* EXERCISE PROMPT: Show all lines from the listing below that contain "after".

╭─ INFORMATION SUPPLIED

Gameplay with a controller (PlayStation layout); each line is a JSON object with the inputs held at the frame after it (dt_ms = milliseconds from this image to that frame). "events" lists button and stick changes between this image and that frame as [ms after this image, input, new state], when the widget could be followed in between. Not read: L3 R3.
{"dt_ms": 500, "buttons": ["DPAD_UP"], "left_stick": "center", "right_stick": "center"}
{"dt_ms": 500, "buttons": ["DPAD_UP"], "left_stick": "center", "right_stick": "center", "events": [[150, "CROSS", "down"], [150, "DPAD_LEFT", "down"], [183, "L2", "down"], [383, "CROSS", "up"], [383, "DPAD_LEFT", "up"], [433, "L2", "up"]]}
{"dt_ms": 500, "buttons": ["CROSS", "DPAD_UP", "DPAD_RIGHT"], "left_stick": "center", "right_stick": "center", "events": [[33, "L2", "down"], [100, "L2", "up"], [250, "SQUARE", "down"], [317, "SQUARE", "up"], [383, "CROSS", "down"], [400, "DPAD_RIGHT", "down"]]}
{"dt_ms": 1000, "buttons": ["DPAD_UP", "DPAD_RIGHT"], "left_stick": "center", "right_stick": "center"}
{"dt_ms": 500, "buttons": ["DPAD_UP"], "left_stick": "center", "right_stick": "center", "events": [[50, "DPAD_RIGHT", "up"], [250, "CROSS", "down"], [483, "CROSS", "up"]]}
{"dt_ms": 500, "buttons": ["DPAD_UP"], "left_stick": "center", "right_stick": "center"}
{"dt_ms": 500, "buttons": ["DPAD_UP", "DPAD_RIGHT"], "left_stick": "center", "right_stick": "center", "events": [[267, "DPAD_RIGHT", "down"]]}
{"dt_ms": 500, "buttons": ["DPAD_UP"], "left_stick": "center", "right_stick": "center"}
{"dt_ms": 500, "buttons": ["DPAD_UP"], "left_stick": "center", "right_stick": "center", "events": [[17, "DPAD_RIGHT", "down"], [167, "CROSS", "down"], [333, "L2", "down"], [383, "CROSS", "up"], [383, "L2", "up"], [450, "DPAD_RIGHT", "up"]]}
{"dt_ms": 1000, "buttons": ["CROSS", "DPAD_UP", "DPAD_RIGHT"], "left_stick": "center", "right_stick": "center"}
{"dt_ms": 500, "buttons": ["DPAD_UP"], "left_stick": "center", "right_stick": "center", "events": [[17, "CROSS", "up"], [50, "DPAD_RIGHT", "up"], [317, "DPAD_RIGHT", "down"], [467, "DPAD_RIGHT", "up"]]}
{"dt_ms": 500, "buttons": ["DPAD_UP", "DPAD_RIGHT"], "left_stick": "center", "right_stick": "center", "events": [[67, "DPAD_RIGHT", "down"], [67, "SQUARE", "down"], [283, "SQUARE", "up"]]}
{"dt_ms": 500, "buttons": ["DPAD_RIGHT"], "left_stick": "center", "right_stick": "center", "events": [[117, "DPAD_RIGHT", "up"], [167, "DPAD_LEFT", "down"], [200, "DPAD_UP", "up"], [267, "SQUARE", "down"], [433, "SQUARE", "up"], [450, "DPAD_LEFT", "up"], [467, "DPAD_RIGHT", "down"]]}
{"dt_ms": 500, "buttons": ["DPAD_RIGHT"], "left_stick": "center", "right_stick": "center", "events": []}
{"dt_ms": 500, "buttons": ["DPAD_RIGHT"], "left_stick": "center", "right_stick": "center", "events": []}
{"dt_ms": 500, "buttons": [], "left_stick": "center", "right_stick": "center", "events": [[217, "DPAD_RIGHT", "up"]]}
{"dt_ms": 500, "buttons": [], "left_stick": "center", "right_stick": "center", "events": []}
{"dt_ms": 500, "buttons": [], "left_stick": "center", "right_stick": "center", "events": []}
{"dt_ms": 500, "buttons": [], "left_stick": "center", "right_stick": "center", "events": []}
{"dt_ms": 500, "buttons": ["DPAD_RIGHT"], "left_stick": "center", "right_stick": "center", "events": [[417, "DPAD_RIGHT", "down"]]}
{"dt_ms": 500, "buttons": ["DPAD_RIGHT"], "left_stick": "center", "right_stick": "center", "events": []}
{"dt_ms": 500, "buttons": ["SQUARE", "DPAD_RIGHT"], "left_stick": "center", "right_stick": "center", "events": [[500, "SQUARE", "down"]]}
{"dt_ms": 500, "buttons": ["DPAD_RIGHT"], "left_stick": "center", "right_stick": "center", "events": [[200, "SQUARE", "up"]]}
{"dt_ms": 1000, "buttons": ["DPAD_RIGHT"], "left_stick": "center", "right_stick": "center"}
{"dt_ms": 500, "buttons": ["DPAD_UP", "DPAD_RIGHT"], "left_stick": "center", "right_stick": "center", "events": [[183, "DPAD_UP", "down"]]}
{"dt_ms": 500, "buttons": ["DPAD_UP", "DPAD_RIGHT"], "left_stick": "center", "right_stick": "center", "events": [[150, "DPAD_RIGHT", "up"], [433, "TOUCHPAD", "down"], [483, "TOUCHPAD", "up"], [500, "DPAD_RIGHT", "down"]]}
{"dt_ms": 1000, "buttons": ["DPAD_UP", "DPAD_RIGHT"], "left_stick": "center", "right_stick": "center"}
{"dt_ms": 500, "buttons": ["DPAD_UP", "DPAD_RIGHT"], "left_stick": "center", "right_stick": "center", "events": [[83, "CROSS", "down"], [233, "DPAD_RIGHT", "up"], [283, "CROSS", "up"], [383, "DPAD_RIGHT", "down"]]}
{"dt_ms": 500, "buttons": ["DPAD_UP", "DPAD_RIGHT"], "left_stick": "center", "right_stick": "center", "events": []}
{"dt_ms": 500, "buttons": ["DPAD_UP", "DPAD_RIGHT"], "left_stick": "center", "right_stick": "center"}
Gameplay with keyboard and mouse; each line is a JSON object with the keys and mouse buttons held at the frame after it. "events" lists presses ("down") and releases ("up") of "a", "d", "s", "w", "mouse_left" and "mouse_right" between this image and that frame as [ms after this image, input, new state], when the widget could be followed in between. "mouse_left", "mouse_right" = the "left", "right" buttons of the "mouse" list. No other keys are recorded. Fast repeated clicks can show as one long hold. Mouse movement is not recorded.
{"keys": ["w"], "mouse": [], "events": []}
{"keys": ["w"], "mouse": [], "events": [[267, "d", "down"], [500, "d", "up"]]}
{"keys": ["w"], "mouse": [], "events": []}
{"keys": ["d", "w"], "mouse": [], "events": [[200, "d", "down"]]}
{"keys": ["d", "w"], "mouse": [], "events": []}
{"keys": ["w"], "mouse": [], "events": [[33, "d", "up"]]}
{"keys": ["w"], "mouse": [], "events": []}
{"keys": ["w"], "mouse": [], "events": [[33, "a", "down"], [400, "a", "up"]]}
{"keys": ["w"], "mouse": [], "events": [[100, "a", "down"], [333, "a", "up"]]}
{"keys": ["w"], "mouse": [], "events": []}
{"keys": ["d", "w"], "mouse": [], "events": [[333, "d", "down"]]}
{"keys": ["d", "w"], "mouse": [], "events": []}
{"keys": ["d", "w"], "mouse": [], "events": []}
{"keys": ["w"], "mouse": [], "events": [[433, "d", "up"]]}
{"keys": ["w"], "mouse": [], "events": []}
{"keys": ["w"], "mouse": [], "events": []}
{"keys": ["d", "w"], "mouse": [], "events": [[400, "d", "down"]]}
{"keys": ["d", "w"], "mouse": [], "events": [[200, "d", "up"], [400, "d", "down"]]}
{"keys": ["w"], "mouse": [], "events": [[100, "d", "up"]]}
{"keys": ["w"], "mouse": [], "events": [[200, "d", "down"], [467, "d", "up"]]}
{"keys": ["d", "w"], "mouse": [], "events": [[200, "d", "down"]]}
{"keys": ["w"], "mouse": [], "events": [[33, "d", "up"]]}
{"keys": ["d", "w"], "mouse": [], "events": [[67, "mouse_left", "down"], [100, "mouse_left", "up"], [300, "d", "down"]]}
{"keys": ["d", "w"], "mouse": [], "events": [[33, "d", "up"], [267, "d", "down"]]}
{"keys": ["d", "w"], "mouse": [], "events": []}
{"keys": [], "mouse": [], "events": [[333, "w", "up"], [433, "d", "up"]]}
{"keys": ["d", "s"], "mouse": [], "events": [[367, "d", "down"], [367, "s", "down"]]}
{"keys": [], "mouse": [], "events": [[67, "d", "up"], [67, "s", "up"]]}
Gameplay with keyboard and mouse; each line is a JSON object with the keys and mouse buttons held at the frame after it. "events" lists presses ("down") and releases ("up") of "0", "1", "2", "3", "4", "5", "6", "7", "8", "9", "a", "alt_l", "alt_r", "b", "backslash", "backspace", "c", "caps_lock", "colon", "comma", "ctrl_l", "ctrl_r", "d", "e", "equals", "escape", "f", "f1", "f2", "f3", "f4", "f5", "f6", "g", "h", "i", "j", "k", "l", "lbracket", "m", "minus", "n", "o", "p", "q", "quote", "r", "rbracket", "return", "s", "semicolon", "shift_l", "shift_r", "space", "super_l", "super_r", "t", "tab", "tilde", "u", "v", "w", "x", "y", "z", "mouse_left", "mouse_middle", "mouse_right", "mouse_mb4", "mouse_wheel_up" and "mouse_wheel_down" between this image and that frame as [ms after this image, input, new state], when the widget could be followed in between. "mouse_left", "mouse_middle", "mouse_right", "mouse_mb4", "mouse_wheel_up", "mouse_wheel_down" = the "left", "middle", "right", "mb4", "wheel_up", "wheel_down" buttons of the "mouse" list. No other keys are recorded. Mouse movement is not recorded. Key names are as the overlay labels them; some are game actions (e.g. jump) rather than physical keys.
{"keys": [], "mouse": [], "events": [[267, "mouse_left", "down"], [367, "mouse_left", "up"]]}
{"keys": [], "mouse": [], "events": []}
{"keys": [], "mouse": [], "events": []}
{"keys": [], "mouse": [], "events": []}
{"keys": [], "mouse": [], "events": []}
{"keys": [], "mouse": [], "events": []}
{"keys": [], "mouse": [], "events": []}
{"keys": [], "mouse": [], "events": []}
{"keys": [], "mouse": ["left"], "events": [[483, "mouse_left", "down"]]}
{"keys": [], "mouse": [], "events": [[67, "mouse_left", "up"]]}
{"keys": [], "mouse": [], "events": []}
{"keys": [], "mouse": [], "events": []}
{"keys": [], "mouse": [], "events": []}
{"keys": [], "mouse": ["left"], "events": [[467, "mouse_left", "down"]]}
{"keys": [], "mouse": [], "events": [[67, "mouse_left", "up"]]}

╰─

* SOLUTION FOR THIS TASK:
Gameplay with a controller (PlayStation layout); each line is a JSON object with the inputs held at the frame after it (dt_ms = milliseconds from this image to that frame). "events" lists button and stick changes between this image and that frame as [ms after this image, input, new state], when the widget could be followed in between. Not read: L3 R3.
Gameplay with keyboard and mouse; each line is a JSON object with the keys and mouse buttons held at the frame after it. "events" lists presses ("down") and releases ("up") of "a", "d", "s", "w", "mouse_left" and "mouse_right" between this image and that frame as [ms after this image, input, new state], when the widget could be followed in between. "mouse_left", "mouse_right" = the "left", "right" buttons of the "mouse" list. No other keys are recorded. Fast repeated clicks can show as one long hold. Mouse movement is not recorded.
Gameplay with keyboard and mouse; each line is a JSON object with the keys and mouse buttons held at the frame after it. "events" lists presses ("down") and releases ("up") of "0", "1", "2", "3", "4", "5", "6", "7", "8", "9", "a", "alt_l", "alt_r", "b", "backslash", "backspace", "c", "caps_lock", "colon", "comma", "ctrl_l", "ctrl_r", "d", "e", "equals", "escape", "f", "f1", "f2", "f3", "f4", "f5", "f6", "g", "h", "i", "j", "k", "l", "lbracket", "m", "minus", "n", "o", "p", "q", "quote", "r", "rbracket", "return", "s", "semicolon", "shift_l", "shift_r", "space", "super_l", "super_r", "t", "tab", "tilde", "u", "v", "w", "x", "y", "z", "mouse_left", "mouse_middle", "mouse_right", "mouse_mb4", "mouse_wheel_up" and "mouse_wheel_down" between this image and that frame as [ms after this image, input, new state], when the widget could be followed in between. "mouse_left", "mouse_middle", "mouse_right", "mouse_mb4", "mouse_wheel_up", "mouse_wheel_down" = the "left", "middle", "right", "mb4", "wheel_up", "wheel_down" buttons of the "mouse" list. No other keys are recorded. Mouse movement is not recorded. Key names are as the overlay labels them; some are game actions (e.g. jump) rather than physical keys.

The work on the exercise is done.